If it ain't Boeing, I ain't going.
While I love Boeing product, prefer riding on it whenever I'm forced to fly commercial these days, and I enjoyed my years working there a lot, do not think for a minute that even at the final assembly plants in the pacific northwest Boeing doesn't have the same kind of language barriers screwing things up.
I worked with the Liaison Engineering Group in Everett; this means that when the line had a problem putting something together, It was my job to grab the relevant drawings, go down to the problem point on the line, and orchestrate a fix. In one case, my - recurring - problem was that a group of machinists who assembled wing center sections for 747s were all immigrants - legal, properly documented - from the Philippines, and all spoke ONLY Tagalog (at least on the line). Their supervisor was of Nordic extraction, and spoke not one lick of Tagalog.
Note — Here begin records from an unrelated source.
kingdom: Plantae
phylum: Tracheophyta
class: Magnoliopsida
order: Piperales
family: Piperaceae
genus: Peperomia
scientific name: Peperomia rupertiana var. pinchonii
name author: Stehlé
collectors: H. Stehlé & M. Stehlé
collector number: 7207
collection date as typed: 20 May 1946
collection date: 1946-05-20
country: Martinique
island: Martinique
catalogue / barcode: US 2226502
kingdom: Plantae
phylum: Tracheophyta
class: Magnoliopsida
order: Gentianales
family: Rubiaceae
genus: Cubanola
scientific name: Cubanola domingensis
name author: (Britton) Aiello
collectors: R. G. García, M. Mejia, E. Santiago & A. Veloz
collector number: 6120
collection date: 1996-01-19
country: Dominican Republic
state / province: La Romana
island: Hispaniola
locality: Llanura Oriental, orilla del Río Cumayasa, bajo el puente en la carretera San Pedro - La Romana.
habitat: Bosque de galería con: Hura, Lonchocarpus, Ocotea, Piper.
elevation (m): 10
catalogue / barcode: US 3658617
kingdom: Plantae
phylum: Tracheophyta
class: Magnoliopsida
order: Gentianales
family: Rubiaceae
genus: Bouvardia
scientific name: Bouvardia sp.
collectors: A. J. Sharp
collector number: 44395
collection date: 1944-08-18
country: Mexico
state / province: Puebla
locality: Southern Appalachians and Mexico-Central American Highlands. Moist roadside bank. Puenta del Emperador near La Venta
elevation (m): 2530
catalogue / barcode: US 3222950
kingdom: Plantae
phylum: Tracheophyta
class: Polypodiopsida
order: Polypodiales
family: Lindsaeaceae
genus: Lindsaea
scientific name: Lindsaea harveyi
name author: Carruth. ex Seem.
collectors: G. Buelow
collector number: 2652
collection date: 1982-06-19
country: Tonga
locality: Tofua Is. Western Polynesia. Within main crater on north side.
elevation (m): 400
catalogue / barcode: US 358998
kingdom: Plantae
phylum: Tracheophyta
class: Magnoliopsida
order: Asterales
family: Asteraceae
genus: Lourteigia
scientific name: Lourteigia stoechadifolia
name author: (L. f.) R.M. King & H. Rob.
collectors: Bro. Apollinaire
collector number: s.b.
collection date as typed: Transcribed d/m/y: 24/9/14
Invariably, the wing boxes put together by this crew were assembled wrong, because their Super couldn't communicate with them, and vice versa. Invariably, it was left to the night shift crew to damage control everything the Filipino crew touched, because upper management was too hamstrung by political correctness to either send the Super out for language training in Tagalog, send the crew out for training in English, or in any other way ameliorate this giant cluster****.